The second option is a little bit more like playing a wild card. If the UK exits the EU but does not choose to be part of the EEA, then it may seek confirmation from the European Commission that it provides “adequate protection.” Just like any other country, the UK may apply for an “Adequacy Decision” from the Commission and join a restricted list of countries offering adequate protection for data transfers to the UK (this list currently includes Canada, Israel, Argentina or Switzerland for example). Although this looks like a safe path, it may not be granted that easily given the history of the difficult relationship between the UK and the EU.
If there was no Adequacy Decision by the Commission, the alternative is for “appropriate safeguards” to be put in place.
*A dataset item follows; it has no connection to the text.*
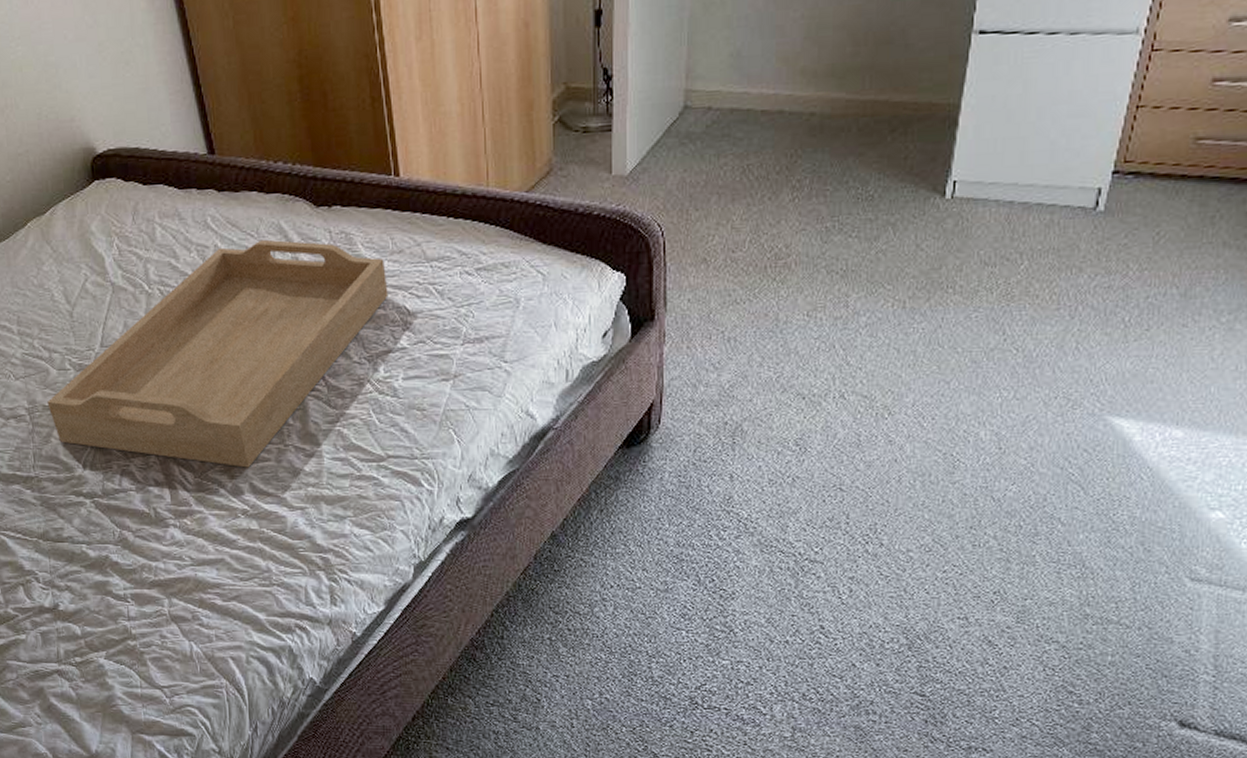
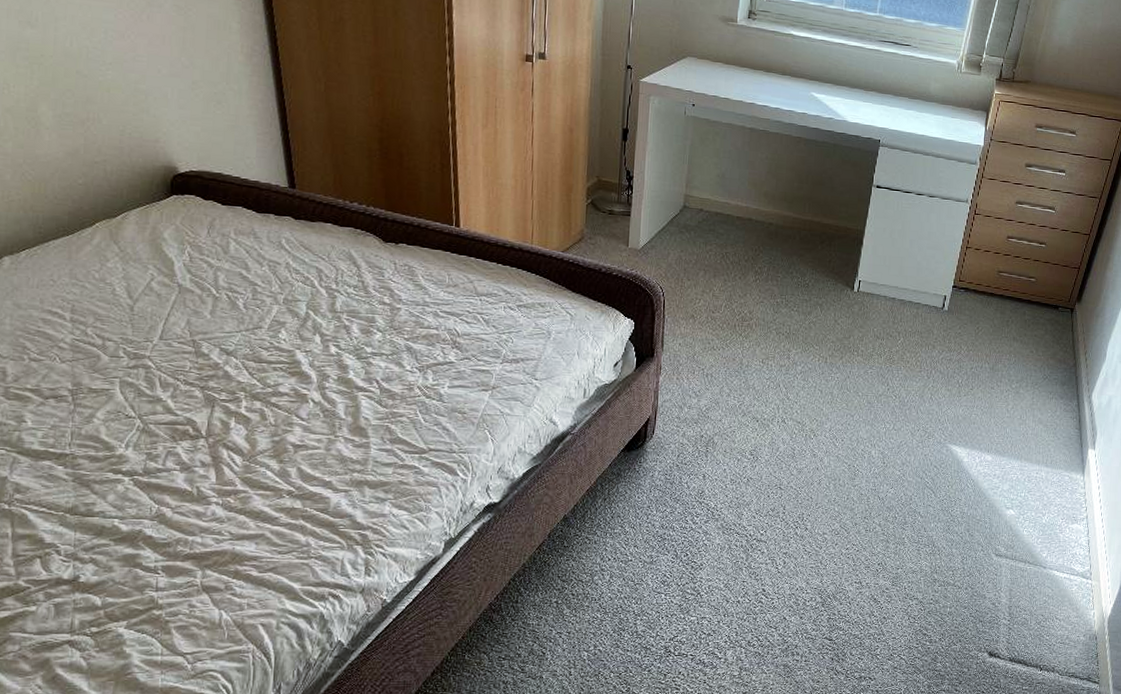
serving tray: present [47,239,389,468] -> none [94,263,442,454]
These would include options such as binding corporate rules and standard data protection clauses. But both of these options would impose similar sorts of constraints to those applying within the EU. So, although the UK might be able to tweak current EU data protection rules, there would be no space for a substantial deviation.
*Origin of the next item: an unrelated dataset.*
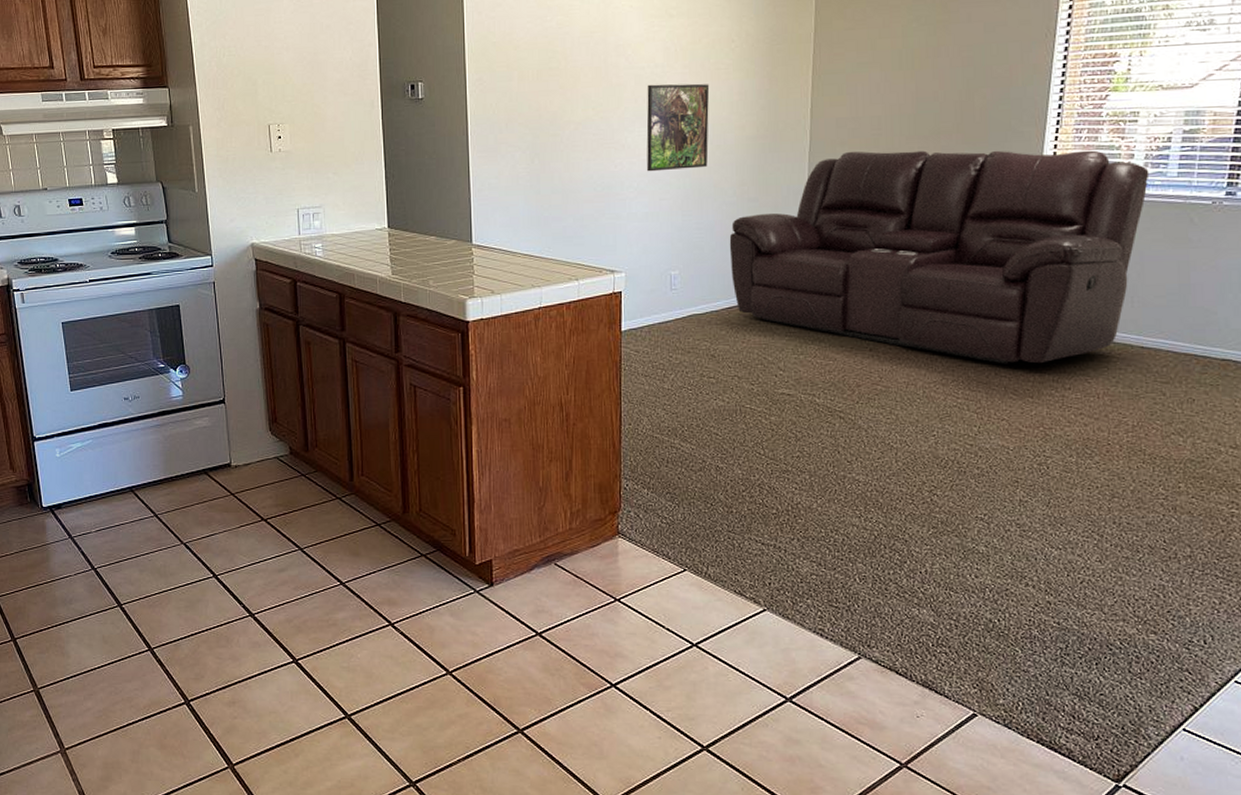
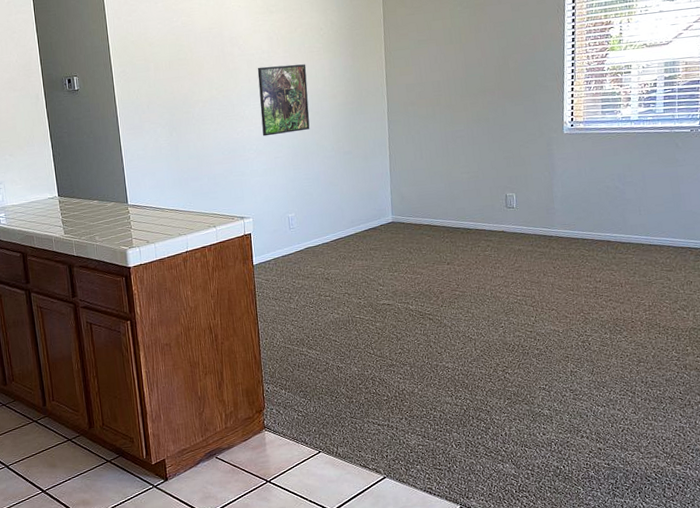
sofa: present [729,150,1149,364] -> none [332,96,643,267]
If post-Brexit, the UK were to decide not to be part of the European Economic Area, and should the UK not be granted an Adequacy Decision by the Commission, data transfers from the EU to the UK would be made significantly more difficult and burdensome.
Finally, the hugely controversial EU-US Privacy Shield plan, which succeeds to the Safe Harbour framework, may, once it is adopted, set the standard for data flows between the EU/UK and the US. However, in a post exit situation, UK faces a complex negotiation of its own Privacy Shield deal with the EU which may not consider it to be a priority in the big scheme of the renegotiation package.
ICO Post Referendum Statement
It does not come as a surprise that the Information Commissioner (the ICO) has fully validated the fact that although the forthcoming reforms to EU data protection laws may not apply directly to a post-Brexit UK which would be no longer a member of the EU, a great part of the data protection standards the UK will have to adopt ought to be "equivalent" to the EU’s GDPR if the UK hoped to continue to trade with the single market, as of 2018
The ICO reiterated its commitment to take on board that “With so many businesses and services operating across borders, international consistency around data protection laws and rights is crucial both to businesses and organisations and to consumers and citizens”
It is fair to say that the legal basis for data protection rules may change after Brexit. However, businesses should be most aware of how these changes will impact their trading relationship and it would be prudent to review current data protection policies and structures so as to be prepared to abide by the GDPR rules if doing business in Europe after Brexit.